Start of RECORDED INFORMATION

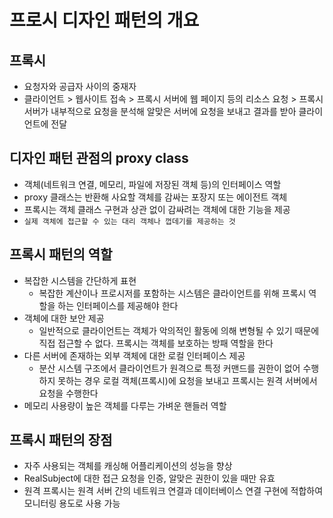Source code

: # 프로시 디자인 패턴의 개요
## 프록시
- 요청자와 공급자 사이의 중재자
- 클라이언트 > 웹사이트 접속 > 프록시 서버에 웹 페이지 등의 리소스 요청 > 프록시 서버가 내부적으로 요청을 분석해 알맞은 서버에 요청을 보내고 결과를 받아 클라이언트에 전달

## 디자인 패턴 관점의 proxy class
- 객체(네트워크 연결, 메모리, 파일에 저장된 객체 등)의 인터페이스 역할
- proxy 클래스는 반환해 사요할 객체를 감싸는 포장지 또는 에이전트 객체
- 프록시는 객체 클래스 구현과 상관 없이 감싸려는 객체에 대한 기능을 제공
- `실제 객체에 접근할 수 있는 대리 객체나 껍데기를 제공하는 것`

## 프록시 패턴의 역할
- 복잡한 시스템을 간단하게 표현
  - 복잡한 계산이나 프로시저를 포함하는 시스템은 클라이언트를 위해 프록시 역할을 하는 인터페이스를 제공해야 한다
- 객체에 대한 보안 제공
  - 일반적으로 클라이언트는 객체가 악의적인 활동에 의해 변형될 수 있기 때문에 직접 접근할 수 없다. 프록시는 객체를 보호하는 방패 역할을 한다
- 다른 서버에 존재하는 외부 객체에 대한 로컬 인터페이스 제공
  - 분산 시스템 구조에서 클라이언트가 원격으로 특정 커맨드를 권한이 없어 수행하지 못하는 경우 로컬 객체(프록시)에 요청을 보내고 프록시는 원격 서버에서 요청을 수행한다
- 메모리 사용량이 높은 객체를 다루는 가벼운 핸들러 역할

## 프록시 패턴의 장점
- 자주 사용되는 객체를 캐싱해 어플리케이션의 성능을 향상
- RealSubject에 대한 접근 요청을 인증, 알맞은 권한이 있을 때만 유효
- 원격 프록시는 원격 서버 간의 네트워크 연결과 데이터베이스 연결 구현에 적합하여 모니터링 용도로 사용 가능

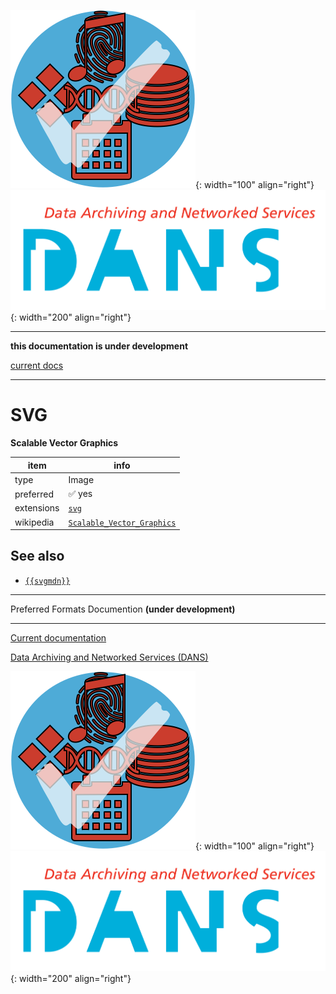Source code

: ![img](../images/formats.png){: width="100" align="right"}
![img](../images/DANS.png){: width="200" align="right"}

---

**this documentation is under development**

[current docs]({{preferredFormats}})

---



# SVG

**Scalable Vector Graphics**

item | info
--- | ---
type | Image
preferred | ✅ yes
extensions | [`svg`](../extensions/svg.md)
wikipedia | [`Scalable_Vector_Graphics`]({{wikipedia}}/Scalable_Vector_Graphics)



## See also
*   [`{{svgmdn}}`]({{svgmdn}})




---

Preferred Formats Documention **(under development)**

---

[Current documentation]({{preferredFormats}})

[Data Archiving and Networked Services (DANS)]({{dans}})

![img](../images/formats.png){: width="100" align="right"}
![img](../images/DANS.png){: width="200" align="right"}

End of RECORDED INFORMATION

» WHAT THE EXERCISE ASKS
Copy every line in the rows above that contains the string "documentation".

» TASK OUTPUT
**this documentation is under development**
[Current documentation]({{preferredFormats}})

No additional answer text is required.